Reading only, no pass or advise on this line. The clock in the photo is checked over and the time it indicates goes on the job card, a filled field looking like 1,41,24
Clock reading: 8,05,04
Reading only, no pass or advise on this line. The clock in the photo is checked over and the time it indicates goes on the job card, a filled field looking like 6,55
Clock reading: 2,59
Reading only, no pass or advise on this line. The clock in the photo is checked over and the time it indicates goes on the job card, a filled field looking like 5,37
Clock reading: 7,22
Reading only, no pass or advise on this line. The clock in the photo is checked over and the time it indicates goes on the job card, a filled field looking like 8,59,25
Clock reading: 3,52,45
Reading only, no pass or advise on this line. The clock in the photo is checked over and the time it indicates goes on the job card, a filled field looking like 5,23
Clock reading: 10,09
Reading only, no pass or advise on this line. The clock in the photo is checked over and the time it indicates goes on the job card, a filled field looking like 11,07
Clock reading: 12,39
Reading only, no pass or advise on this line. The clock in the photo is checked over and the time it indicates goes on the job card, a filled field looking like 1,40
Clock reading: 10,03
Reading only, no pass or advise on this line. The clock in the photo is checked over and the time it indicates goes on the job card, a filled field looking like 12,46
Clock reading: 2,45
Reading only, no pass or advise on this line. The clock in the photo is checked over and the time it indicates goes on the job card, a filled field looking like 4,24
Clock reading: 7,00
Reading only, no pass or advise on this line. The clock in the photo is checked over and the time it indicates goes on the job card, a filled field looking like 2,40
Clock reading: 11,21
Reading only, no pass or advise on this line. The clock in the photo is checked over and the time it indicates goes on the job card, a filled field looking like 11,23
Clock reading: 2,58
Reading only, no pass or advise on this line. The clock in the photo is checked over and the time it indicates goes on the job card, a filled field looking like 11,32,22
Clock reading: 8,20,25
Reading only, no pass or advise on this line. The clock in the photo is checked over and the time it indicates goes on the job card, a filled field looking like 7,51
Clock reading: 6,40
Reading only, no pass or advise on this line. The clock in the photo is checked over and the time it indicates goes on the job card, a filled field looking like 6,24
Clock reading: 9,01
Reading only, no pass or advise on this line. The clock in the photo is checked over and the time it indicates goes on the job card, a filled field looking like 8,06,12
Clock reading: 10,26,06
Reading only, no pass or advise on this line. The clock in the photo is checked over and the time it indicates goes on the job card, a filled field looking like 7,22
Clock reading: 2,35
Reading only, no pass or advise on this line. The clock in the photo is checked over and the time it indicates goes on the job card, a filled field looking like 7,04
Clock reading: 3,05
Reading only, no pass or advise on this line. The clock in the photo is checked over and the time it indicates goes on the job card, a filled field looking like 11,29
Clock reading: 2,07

▶ [WHAT YOU HAVE TO DO]:
Please quote, word for word, the lines of the records from the line with "looking like 6,24" up to and including the line with "Clock reading: 9,01".

▶ [RESPONSE TO THE EXERCISE]:
Reading only, no pass or advise on this line. The clock in the photo is checked over and the time it indicates goes on the job card, a filled field looking like 6,24
Clock reading: 9,01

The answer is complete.